CLAIMS What is claimed is:

1. A method of interrupting or slowing or arresting or preventing an atopic march or progression of an atopic march in a human subject having or susceptible to atopic march, the method comprising, administering to the subject an effective amount of a composition comprising an inactivated or killed bacteria or a cell lysate thereof and honey; wherein the Bacteria are Lactobacillus Acidophilus and Lactobacillus Plantarum.

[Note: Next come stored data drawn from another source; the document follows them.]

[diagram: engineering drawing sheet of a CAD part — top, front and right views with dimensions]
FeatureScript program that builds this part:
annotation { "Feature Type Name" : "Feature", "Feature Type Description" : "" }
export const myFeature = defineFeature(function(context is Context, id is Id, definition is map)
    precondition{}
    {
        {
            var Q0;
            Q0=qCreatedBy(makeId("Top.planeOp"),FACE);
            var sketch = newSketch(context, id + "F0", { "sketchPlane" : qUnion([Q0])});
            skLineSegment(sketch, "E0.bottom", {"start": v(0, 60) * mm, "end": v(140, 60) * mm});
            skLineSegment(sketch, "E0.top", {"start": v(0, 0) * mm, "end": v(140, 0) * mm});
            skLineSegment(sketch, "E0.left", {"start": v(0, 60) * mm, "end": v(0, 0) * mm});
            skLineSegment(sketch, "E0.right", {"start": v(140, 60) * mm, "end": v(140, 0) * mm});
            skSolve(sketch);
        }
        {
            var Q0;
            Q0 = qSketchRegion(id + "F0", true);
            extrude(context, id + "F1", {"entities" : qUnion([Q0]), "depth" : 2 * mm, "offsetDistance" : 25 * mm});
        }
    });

2. A method for preventing an allergic immune response to an allergen or reducing severity or incidence of an allergic immune response to an allergen in a human subject having or susceptible to an allergic immune response to an allergen comprising administering to the subject a therapeutically effective amount of killed or inactivated bacteria or a cell lysate thereof and honey; wherein the bacteria is selected from the group consisting of Lactobacillus, Bifzdobacterium, or Streptococcus.

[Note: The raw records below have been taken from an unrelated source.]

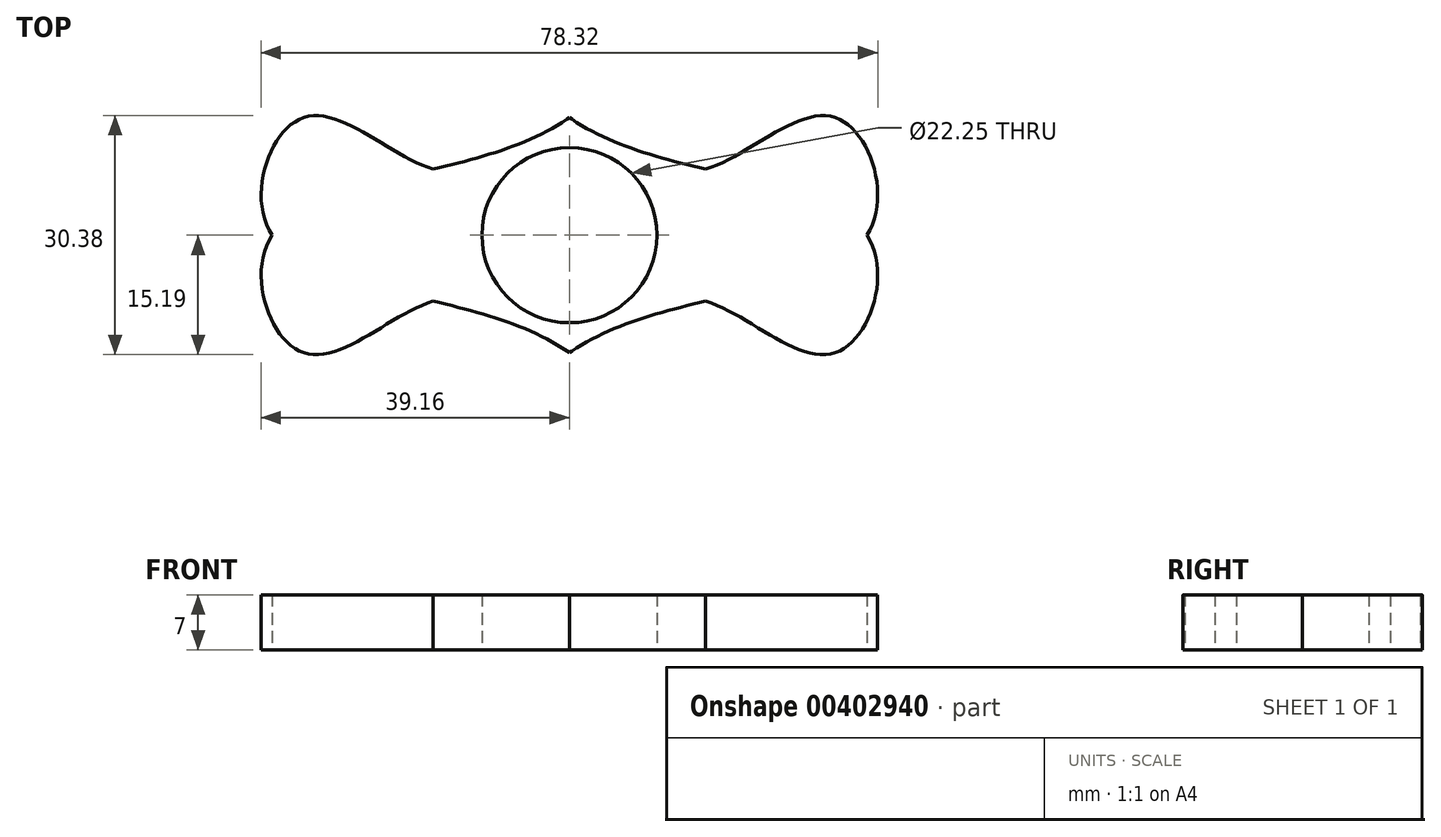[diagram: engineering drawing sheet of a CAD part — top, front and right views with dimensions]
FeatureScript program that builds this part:
annotation { "Feature Type Name" : "Feature", "Feature Type Description" : "" }
export const myFeature = defineFeature(function(context is Context, id is Id, definition is map)
    precondition{}
    {
        {
            var Q0;
            Q0=qCreatedBy(makeId("Top.planeOp"),FACE);
            var sketch = newSketch(context, id + "F0", { "sketchPlane" : qUnion([Q0])});
            skCircle(sketch, "E0", {"center": v(0, 0) * mm, "radius": 11.12 * mm});
            skLineSegment(sketch, "E1", {"start": v(0, 11.12) * mm, "end": v(0, 14.94) * mm});
            skLineSegment(sketch, "E2.MirrorCS", {"start": v(0, -11.12) * mm, "end": v(0, -14.94) * mm});
            skFitSpline(sketch, "E3", {"points": [v(0, 14.94) * mm, v(-17.5, 8.45) * mm, v(-33.79, 14.94) * mm, v(-37.78, 0) * mm, v(0, -14.94) * mm], "startDerivative": vector(-96.09, -66.81) * mm, "endDerivative": vector(100.5, -71.09) * mm});
            skFitSpline(sketch, "E4.MirrorCS", {"points": [v(0, 14.94) * mm, v(17.5, 8.45) * mm, v(33.79, 14.94) * mm, v(37.78, 0) * mm, v(0, -14.94) * mm], "startDerivative": vector(96.09, -66.81) * mm, "endDerivative": vector(-100.5, -71.09) * mm});
            skFitSpline(sketch, "E5.MirrorCS", {"points": [v(0, -14.94) * mm, v(-17.5, -8.45) * mm, v(-33.79, -14.94) * mm, v(-37.78, 0) * mm, v(0, 14.94) * mm], "startDerivative": vector(-96.09, 66.81) * mm, "endDerivative": vector(100.5, 71.09) * mm});
            skFitSpline(sketch, "E6.MirrorCS", {"points": [v(0, -14.94) * mm, v(17.5, -8.45) * mm, v(33.79, -14.94) * mm, v(37.78, 0) * mm, v(0, 14.94) * mm], "startDerivative": vector(96.09, 66.81) * mm, "endDerivative": vector(-100.5, 71.09) * mm});
            skArc(sketch, "E7", {"start": v(-33.79, 14.94) * mm, "mid": v(-36.94, 0) * mm, "end": v(-33.79, -14.94) * mm});
            skArc(sketch, "E8.trimOffspring", {"start": v(33.79, -14.93) * mm, "mid": v(36.94, 0) * mm, "end": v(33.79, 14.93) * mm});
            skSolve(sketch);
        }
        {
            var Q0;
            Q0 = qSketchRegion(id + "F0", true);
            extrude(context, id + "F1", {"entities" : qUnion([Q0]), "depth" : 7 * mm});
        }
    });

3. The method of claim 2, wherein said method comprises administering a daily dosage of the bacteria or cell lysate wherein each dose comprises an amount of bacteria in a range corresponding to 1 million colony forming units per gram in a topical composition.

4. The method of claim 2, wherein the bacteria or cell lysate thereof is administered to a juvenile human subject to prevent eczema in the juvenile or a subsequent onset of allergy or asthma in later life.

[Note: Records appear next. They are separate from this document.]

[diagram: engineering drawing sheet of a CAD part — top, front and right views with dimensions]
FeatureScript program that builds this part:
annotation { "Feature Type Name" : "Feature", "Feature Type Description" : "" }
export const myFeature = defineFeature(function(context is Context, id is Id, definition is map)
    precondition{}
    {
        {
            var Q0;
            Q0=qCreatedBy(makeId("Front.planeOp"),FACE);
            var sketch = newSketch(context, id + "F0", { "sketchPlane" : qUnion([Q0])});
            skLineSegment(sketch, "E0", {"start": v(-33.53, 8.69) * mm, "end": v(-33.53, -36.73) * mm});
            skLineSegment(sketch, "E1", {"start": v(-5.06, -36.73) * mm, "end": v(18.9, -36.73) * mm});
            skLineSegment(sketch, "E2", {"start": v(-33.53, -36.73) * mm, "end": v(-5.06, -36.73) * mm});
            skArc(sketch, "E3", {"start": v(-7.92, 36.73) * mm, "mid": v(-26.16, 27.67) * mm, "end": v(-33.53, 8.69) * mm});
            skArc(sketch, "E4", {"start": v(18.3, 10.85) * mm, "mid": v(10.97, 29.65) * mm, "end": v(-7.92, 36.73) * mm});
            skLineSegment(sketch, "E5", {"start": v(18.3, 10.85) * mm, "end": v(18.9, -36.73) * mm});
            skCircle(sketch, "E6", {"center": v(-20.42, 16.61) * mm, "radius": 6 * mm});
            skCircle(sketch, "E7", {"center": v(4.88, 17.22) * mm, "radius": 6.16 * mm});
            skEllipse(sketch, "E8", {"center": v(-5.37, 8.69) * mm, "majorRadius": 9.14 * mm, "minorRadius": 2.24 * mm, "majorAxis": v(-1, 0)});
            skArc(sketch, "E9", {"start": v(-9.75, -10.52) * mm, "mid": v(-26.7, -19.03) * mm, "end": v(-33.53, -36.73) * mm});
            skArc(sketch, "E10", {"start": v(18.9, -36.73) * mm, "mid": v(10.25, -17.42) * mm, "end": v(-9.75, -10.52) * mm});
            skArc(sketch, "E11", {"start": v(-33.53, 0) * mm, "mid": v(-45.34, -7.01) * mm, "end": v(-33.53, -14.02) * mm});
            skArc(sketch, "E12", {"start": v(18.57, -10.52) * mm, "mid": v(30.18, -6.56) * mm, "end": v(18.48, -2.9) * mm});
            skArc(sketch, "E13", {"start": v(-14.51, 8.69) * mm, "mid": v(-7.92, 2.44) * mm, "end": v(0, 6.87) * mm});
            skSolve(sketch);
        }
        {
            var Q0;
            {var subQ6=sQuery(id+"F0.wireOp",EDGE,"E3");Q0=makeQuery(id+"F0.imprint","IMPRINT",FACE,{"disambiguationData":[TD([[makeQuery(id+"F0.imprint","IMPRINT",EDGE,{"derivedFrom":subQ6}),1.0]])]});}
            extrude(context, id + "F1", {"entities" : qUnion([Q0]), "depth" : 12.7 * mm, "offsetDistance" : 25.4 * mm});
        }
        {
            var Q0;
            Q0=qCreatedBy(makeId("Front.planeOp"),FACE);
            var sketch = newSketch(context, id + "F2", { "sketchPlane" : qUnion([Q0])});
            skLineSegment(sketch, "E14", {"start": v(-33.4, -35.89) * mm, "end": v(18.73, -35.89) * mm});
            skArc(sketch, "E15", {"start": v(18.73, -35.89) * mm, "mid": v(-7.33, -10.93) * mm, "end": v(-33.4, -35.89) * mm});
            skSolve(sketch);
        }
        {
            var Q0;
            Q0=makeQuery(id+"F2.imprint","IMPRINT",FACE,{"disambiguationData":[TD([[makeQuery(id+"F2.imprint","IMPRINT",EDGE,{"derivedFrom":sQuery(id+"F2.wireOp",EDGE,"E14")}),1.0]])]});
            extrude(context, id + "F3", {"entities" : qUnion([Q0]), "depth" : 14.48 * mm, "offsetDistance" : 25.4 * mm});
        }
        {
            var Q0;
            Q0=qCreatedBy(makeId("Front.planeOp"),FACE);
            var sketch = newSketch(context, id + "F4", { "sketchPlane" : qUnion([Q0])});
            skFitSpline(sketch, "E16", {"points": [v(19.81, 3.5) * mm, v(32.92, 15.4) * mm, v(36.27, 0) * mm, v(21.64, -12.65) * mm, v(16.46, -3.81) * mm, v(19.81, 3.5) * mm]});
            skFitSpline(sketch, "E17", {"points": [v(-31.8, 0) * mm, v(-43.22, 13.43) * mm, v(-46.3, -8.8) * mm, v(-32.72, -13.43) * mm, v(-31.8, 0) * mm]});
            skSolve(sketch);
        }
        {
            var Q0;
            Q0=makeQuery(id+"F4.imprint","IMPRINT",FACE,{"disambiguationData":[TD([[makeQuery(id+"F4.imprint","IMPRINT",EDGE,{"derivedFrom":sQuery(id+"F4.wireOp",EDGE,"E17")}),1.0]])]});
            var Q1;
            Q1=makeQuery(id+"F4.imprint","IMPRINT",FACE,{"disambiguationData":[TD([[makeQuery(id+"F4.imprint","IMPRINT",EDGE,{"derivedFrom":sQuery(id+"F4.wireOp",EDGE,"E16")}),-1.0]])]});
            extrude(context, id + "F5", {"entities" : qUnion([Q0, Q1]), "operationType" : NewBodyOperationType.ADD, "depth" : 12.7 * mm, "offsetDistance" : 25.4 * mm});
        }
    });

5. The method of claim 2, wherein the bacteria or cell lysate thereof is administered over a period of at least about 2 weeks.

6. The method of claim 2, wherein the bacteria or cell lysate thereof is administered over a period of at least about 4 weeks.

7. The method of claim 2, wherein the bacteria cells or cell lysate thereof is administered over a period of at least about 6 weeks.

8. The method of claim 2, wherein said method prevents or delays an increase in a serum level of allergen-specific IgE antibody and/or prevents or delays an increase in a level of one or more inflammatory cytokines in bronchi oalveolar lavage (BAL) and/or prevents or delays an increase in a level of cell infiltrate in lung in a human subject exposed to an allergen.

9. The method of Claim 2, wherein the composition further comprises turmeric,

10. The method of Claim 2, wherein the composition further comprises vitamin B12.